The eight hour sleep myth
Massive epidemiologic evidence involving millions of people from at least 30 scientific studies also suggests that the current adult average sleep duration of seven hours is sufficient. This epidemiologic evidence consistently demonstrates a U-shaped curve involving sleep duration and mortality with the lowest mortality at seven hours of sleep. In most of these studies, the risks associated with eight or more hours of sleep have been at least as great as less than seven hours of sleep, and many of these studies found that long sleep is associated with greater mortality than short sleep. Further, the significance of short sleep has generally decreased or disappeared after controlling for factors known to be associated with mortality (i.e., psychosocial stress, smoking, alcohol use, physical inactivity). In contrast, sleeping eight or more hours is associated with elevated mortality risk even after controlling for smoking and similar factors. In short, epidemiologic data suggest that sleeping more than the current adult average sleep duration of seven hours may be a health risk.
Consistent with the preceding survey and epidemiological data, there is no experimental evidence that the current adult average sleep duration of seven hours is associated with impaired neuro behavioral functioning. A few small laboratory studies have suggested that, if allowed to extend time in bed, young normal sleepers without complaints of daytime sleepiness who report sleeping 7-7.5 hours can extend their nighttime sleep by about an hour to 8-8.5 hours if given the opportunity. However, these laboratory findings may not readily generalize to daily life since they involve young sleepers in laboratory conditions of low arousal and boredom, and recent studies suggest that older sleepers have a lower homeostatic sleep drive and sleep need compared to young adults. Furthermore, extension of nighttime sleep has small or non-significant effects on neuro behavioral functioning, subjective alertness, and objective alertness, and naps or caffeine have greater benefits. Adults may have a small level of daytime sleepiness that is normal and tolerable, particularly in younger adults and in the afternoon, due to a circadian propensity for an afternoon nap (that most of us skip)rather than insufficient nighttime sleep or a sleep debt. However, naps or caffeine are more effective and practical than extended nighttime sleep in countering this mild sleepiness,and the NSF survey polls clearly suggest that any mild daytime sleepiness is not noticed consistently, does not interfere with daytime functioning , and does not necessitate naps consistently. Indeed, the only time this mild daytime sleepiness may even be noticed is when lying down in the afternoon and relaxing.

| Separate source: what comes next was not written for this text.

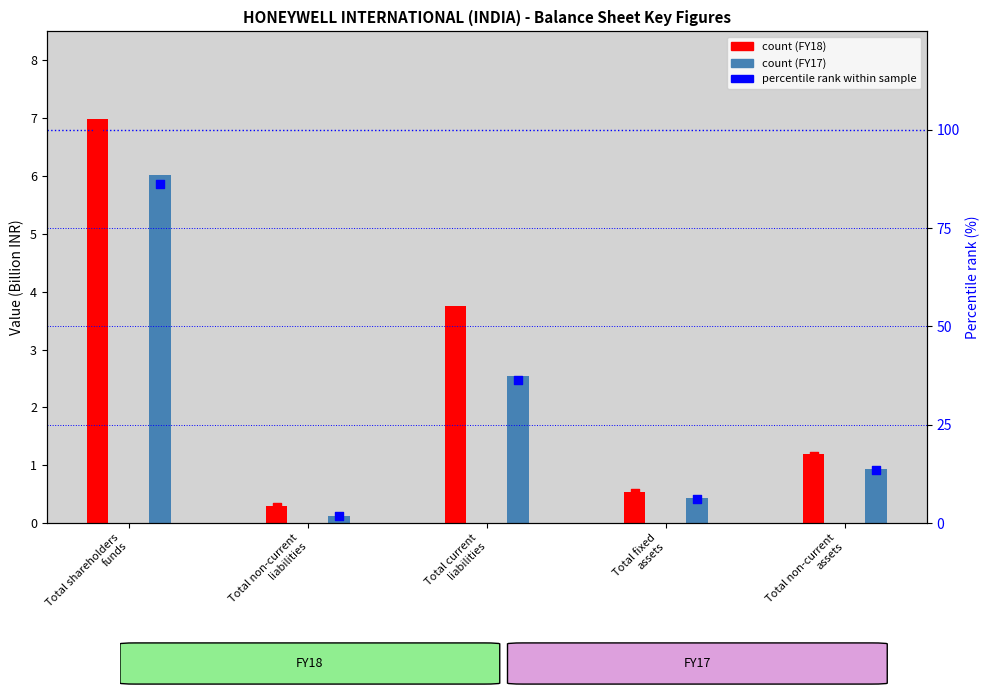

At how many categories does at least one series exceed 79?

1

Many people simply cannot extend nighttime sleep because they are already allowing sufficient time for sleep, are getting the sleep they need, or are short sleepers. Moreover, recommendations to get more sleep by extending time in bed can cause insomnia and reduced sleep efficiency, increased sleep fragmentation, and impaired glucose tolerance with extended time in bed. In addition, there is no evidence that sleeping pills (which extend sleep) reduce mortality or improve health outcomes. In fact, they increase mortality risk as documented in twenty epidemiologic studies.
Finally, even the limited experimental data suggesting that just under six hours of sleep is associated with impaired daytime functioning may not generalize to the adult heterogeneous population for numerous reasons:
- This data typically involves young, eight-hour sleepers who are restricted to just under six hours of sleep. Most adults don’t restrict sleep by several hours per night and most adults don’t sleep just under six hours per night.

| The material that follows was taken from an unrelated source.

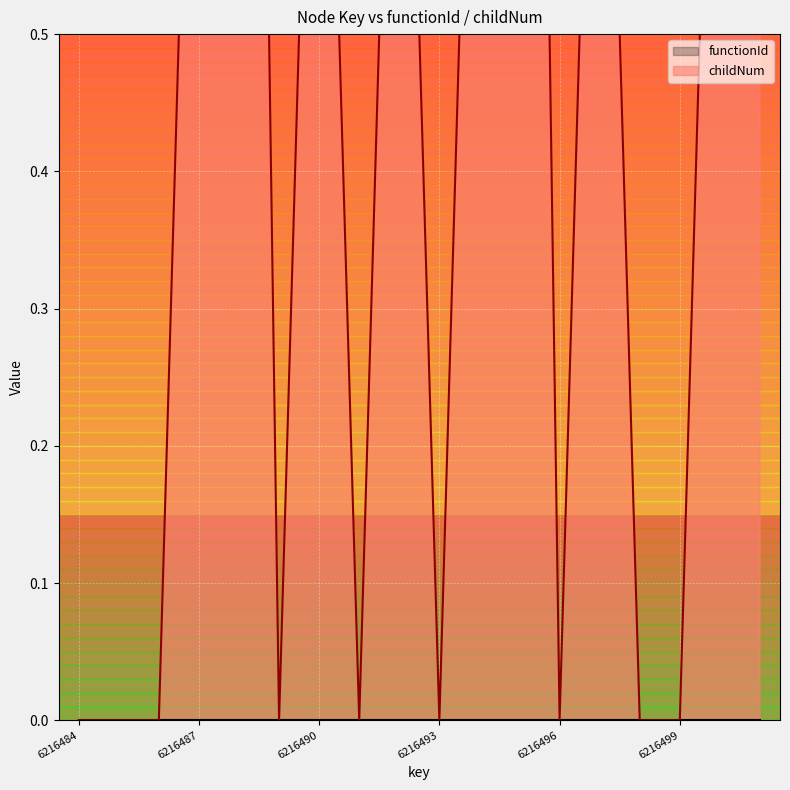

The value at 6216497 is 0. True or false?

False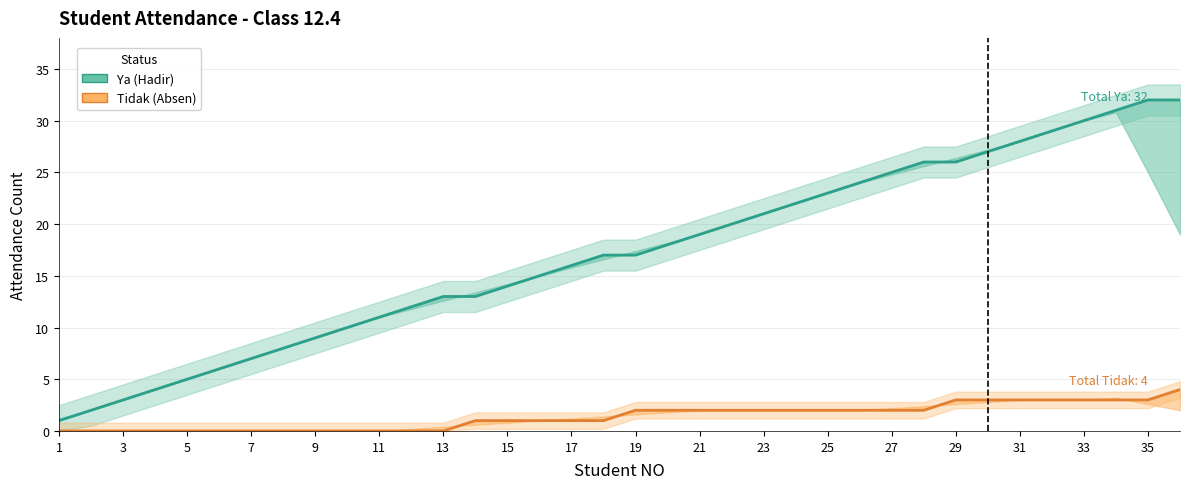

Is this an area chart (filled region under the line)?

No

- People who sleep six hours per night are just as healthy on health-related quality of well being measures as those who sleep eight.
- It is only when eight hour sleepers are restricted to four hours of sleep, typically for a week or longer, that consistent impairment in daytime function is noted. However, very few adults sleep four hours per night or restrict their sleep by 50% for a week or longer. Even in studies with as little as four hours of sleep, there are significant individual differences in response to sleep loss.
- Older and shorter sleepers are less sensitive to the effects of sleep loss,and arecent study found that older people appear to need less sleep than younger people do.
- Most studies on the deleterious effects of sleep loss in the laboratory typically involve far more severe sleep loss than the more modest sleep loss experienced in daily life that is usually accompanied by intermittent recovery sleep.
In summary, it is preliminary to say that we are not getting enough sleep or that we need eight hours of sleep. Instead of devoting more time to sleep, current scientific data suggests that we would be better served by taking short afternoon naps and devoting time to more vital health-enhancing activities such as exercise. The recommendation that we need more sleep has become a double edge sword that has raised awareness of the importance of sleep on one hand while worrying more people into insomnia and sleeping pills-and their potentially serious side effects-on the other.